Chief Justice of South Carolina
- In office June 22, 1994 – December 16, 1994
- Preceded by: David W. Harwell
- Succeeded by: Ernest A. Finney, Jr.

Associate Justice of South Carolina
- In office 1984 – June 22, 1994
- Preceded by: C. Bruce Littlejohn
- Succeeded by: John H. Waller

Personal details
- Born: December 16, 1922 Orangeburg, South Carolina, US
- Died: July 18, 2012 (aged 89) Mt. Pleasant, South Carolina, US
- Spouse: Martha Nell Wilkins
- Education: The Citadel, George Washington University (A.B.), University of South Carolina School of Law

= A. Lee Chandler =

American judge

Archie Lee Chandler (December 16, 1922 – July 18, 2012) was an associate justice of the South Carolina Supreme Court.

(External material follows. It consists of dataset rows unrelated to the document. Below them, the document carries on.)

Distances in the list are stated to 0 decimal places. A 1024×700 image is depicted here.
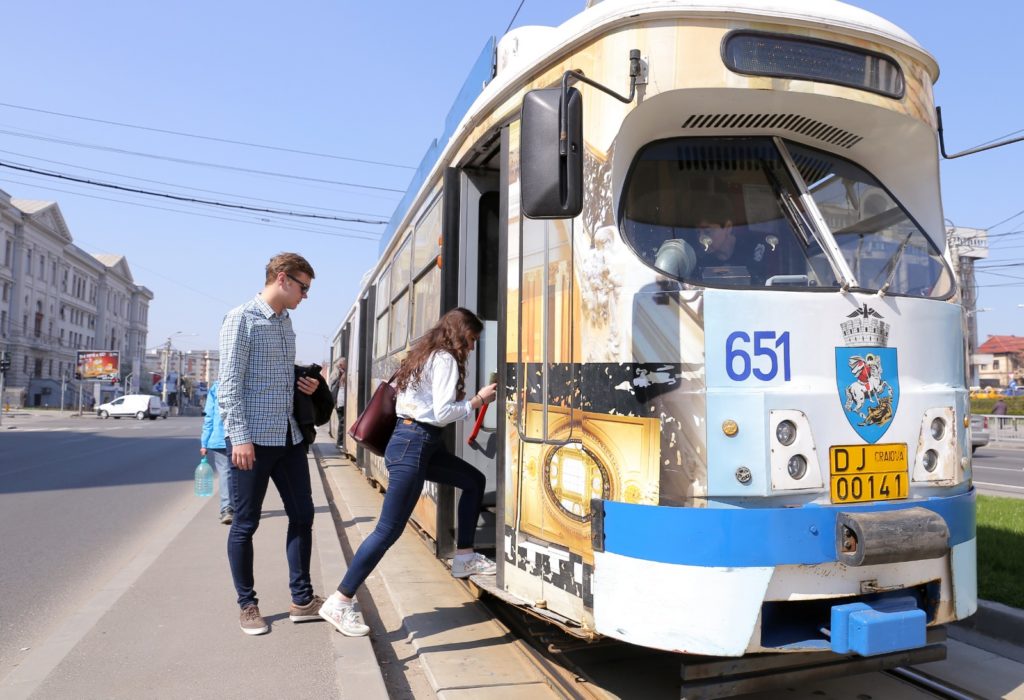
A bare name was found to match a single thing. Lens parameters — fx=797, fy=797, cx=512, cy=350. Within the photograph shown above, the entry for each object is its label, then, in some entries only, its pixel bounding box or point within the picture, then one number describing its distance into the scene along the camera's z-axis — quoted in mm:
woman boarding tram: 4277
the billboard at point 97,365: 77812
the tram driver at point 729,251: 3361
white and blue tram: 3064
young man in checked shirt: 4223
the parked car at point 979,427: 8271
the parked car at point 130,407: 57500
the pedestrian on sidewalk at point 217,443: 7996
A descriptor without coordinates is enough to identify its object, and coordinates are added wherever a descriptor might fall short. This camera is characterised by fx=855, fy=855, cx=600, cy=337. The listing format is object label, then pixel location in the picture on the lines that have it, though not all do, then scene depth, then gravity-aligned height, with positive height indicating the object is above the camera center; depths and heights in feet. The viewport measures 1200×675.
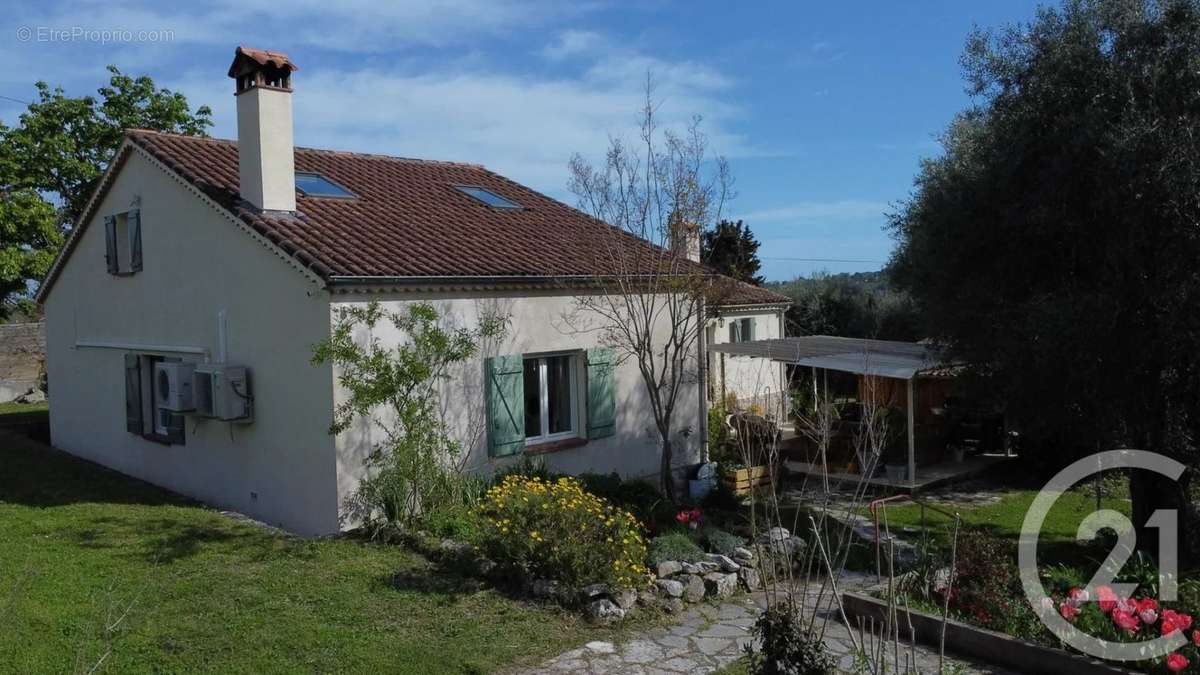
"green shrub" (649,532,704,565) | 31.42 -8.45
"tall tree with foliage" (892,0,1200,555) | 28.91 +2.94
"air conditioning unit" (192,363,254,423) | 39.04 -2.61
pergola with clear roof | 46.80 -2.33
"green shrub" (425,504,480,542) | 33.14 -7.69
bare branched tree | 40.06 +1.84
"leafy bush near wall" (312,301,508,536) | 33.86 -3.20
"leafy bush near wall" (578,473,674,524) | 36.50 -7.73
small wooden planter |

He attended The Citadel, but had to miss his senior year to join the military during World War II. He settled in Darlington, South Carolina to practice law, and was elected from there to the South Carolina House of Representatives in 1972. In 1976, he was made a trial court judge, a position he held until being elevated to the South Carolina Supreme Court.

He was elected to the South Carolina Supreme Court in 1984 and became the chief justice in 1994. His election to be the new chief justice took place on February 23, 1994. He was sworn in on June 22, 1994.